FAQ — Taxa Municipal Turística Porto
Perguntas e respostas sobre a Taxa Municipal Turística do Porto: valor, aplicação, faturação, cobrança e entrega ao município.
- Valor da Taxa
- Aplicação no Tempo
- A Quem se Aplica?
- Em Que Situações é Devida Taxa?
- Quem Cobra a Taxa?
- Faturação
- Comissão de Cobrança
- Declaração de Cobrança
- Entrega do Valor Cobrado
1. Valor da Taxa
O valor da taxa é de 2€ por pessoa/por dormida em todos os empreendimentos turísticos e estabelecimentos de alojamento local, até um máximo de 7 noites seguidas por pessoa, por estadia.
A taxa municipal turística é devida pelas dormidas remuneradas em empreendimentos turísticos e estabelecimentos de alojamento local, localizados no Município do Porto, por noite, até um máximo de 7 (sete) noites seguidas por pessoa e por estadia, independentemente da modalidade de reserva (presencial, analógica ou via digital).
Exemplo 1: Um hóspede dorme 2 (duas) noites, interrompe a estadia e regressa para dormir mais 7 (sete) noites. É devida taxa: de 2 (duas) dormidas da primeira estadia e 7 (sete) da segunda.

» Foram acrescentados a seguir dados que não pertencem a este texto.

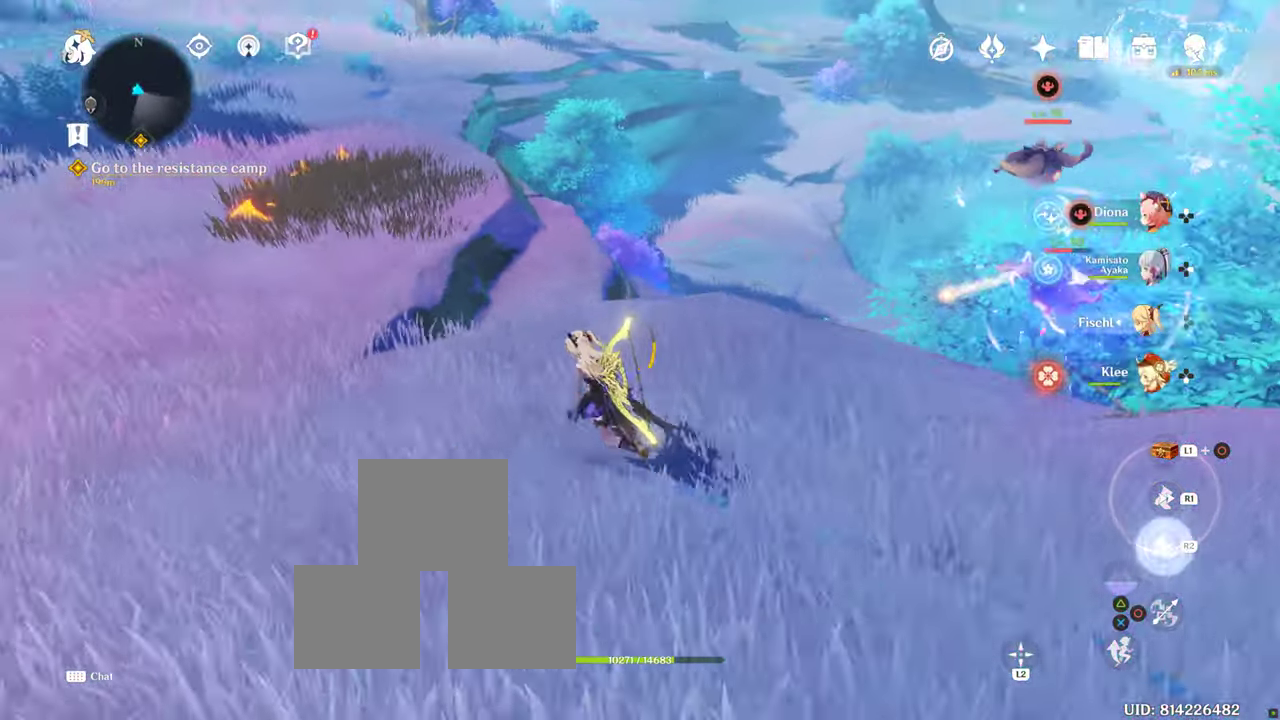
{"buttons": [], "left_stick": "up-left", "right_stick": "right", "events": [[117, "right_stick", "center"], [167, "left_stick", "left"], [334, "right_stick", "right"], [384, "left_stick", "up-left"]]}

Exemplo 2: Um hóspede desloca-se ao Porto mensalmente, por razões profissionais, e pernoita em empreendimento turístico ou estabelecimento de alojamento local. Em cada deslocação (estadia) o hóspede deve pagar a taxa devida pelo número de dormidas. Se em algumas dessas deslocações o hóspede pernoitar mais de 7 noites consecutivas, nessa estadia, o valor máximo devido é de 14 euros.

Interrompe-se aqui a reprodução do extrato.